- Country: India
- Location: Unchahar, Raebareli, Uttar Pradesh
- Coordinates: 25°54′52″N 81°19′36″E﻿ / ﻿25.91444°N 81.32667°E
- Status: Operational
- Commission date: 1988
- Operator: NTPC

Thermal power station
- Primary fuel: Coal

Power generation
- Nameplate capacity: 1560.00 MW

External links
- Website: www.ntpc.co.in/power-generation/coal-based-power-stations/unchahar

= Feroze Gandhi Unchahar Thermal Power Station =

Thermal power plant in Raebareli, India

Feroze Gandhi Unchahar Thermal Power Plant is located at Unchahar in Raebareli district in Indian state of Uttar Pradesh. The power plant is one of the coal based power plants of NTPC Limited. In the year 1992, Uttar Pradesh State Electricity Board (U.P.S.E.B.) transferred Unchahar Thermal Power Station to NTPC Limited against payment overdue and later on renamed it to Feroze Gandhi Unchahar Thermal Power Plant by NTPC Limited.

==Description==
Feroze Gandhi Unchahar Thermal Power Plant has an installed capacity of 1550 MW, inclusive of Fourth Stage, that got operational in April 2017. The First unit was commissioned in November 1988. The coal for the plant is derived from North Karanpura Coalfield. The water source is from Sarda Sahyak Canal.

===Installed capacity===

| Stage | Unit Number | Installed Capacity (MW) | Date of Commissioning | Status |
|---|---|---|---|---|
| First | 1 | 210 | 1988 November | Running |
| First | 2 | 210 | 1989 March | Running |
| Second | 3 | 210 | 1999 January | Running |
| Second | 4 | 210 | 1999 October | Running |
| Third | 5 | 210 | 2006 September | Running |
| Fourth & Solar | 6 | 500 ,10 | 2017 April | Running |

==2017 Boiler explosion==

A massive explosion ripped a boiler at National Thermal Power Limited (NTPC) Unchahar plant in Uttar Pradesh’s Rae Bareli district on Wednesday, 1 November 2017, killing at least 25 people and injuring nearly 100. The casualties have risen to 32 by Friday. Doctors warned the toll was likely to rise as more than a dozen contractual laborers were battling for life with more than 90 percent burn wounds.
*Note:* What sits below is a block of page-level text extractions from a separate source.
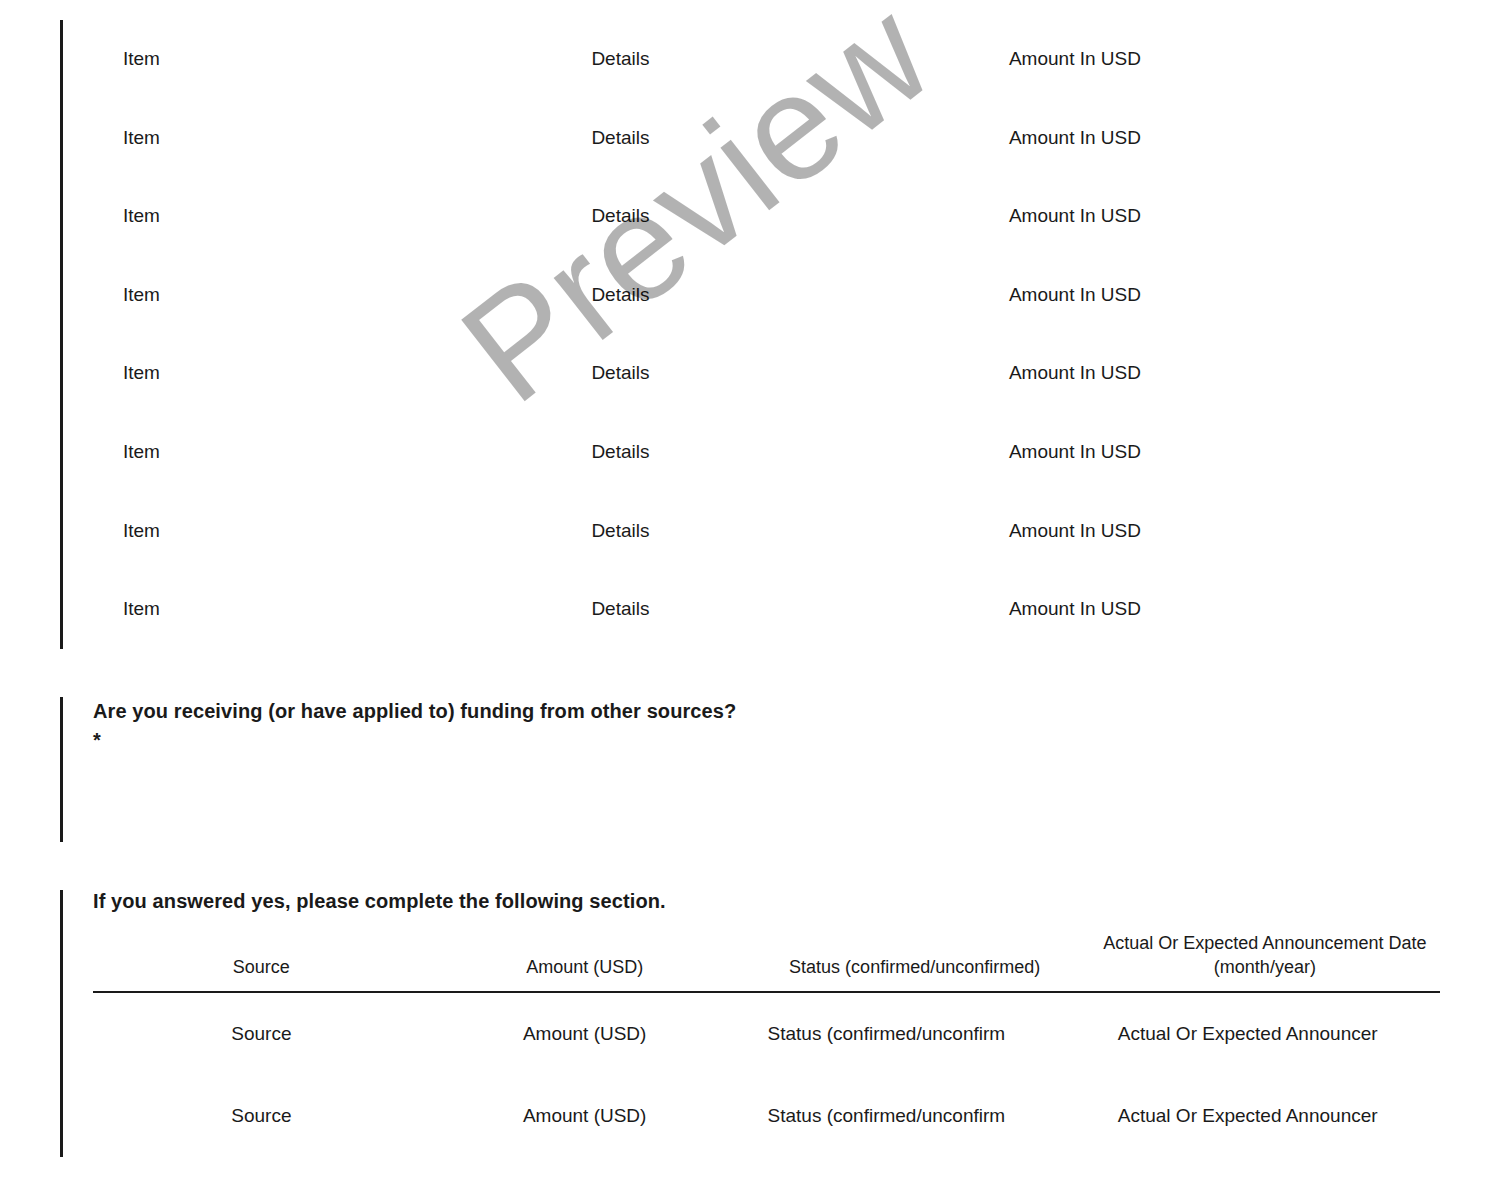Preview
| Item | Details | Amount In USD |
| Item | Details | Amount In USD |
| Item | Details | Amount In USD |
| Item | Details | Amount In USD |
| Item | Details | Amount In USD |
| Item | Details | Amount In USD |
| Item | Details | Amount In USD |
| Item | Details | Amount In USD |
Are you receiving (or have applied to) funding from other sources?*
If you answered yes, please complete the following section.
| Source | Amount (USD) | Status (confirmed/unconfirmed) | Actual Or Expected Announcement Date (month/year) |
| --- | --- | --- | --- |
| Source | Amount (USD) | Status (confirmed/unconfirm | Actual Or Expected Announcer |
| Source | Amount (USD) | Status (confirmed/unconfirm | Actual Or Expected Announcer |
In what is one of the worst industrial disasters in eight years (after Jaipur's Indian Oil fire in 2009), local emergency response was overwhelmed with the scale of disaster. Help was sought from neighboring town and cities including Lucknow and Allahabad. Almost all the injured have been transferred to hospitals in state capital, Lucknow for better treatment.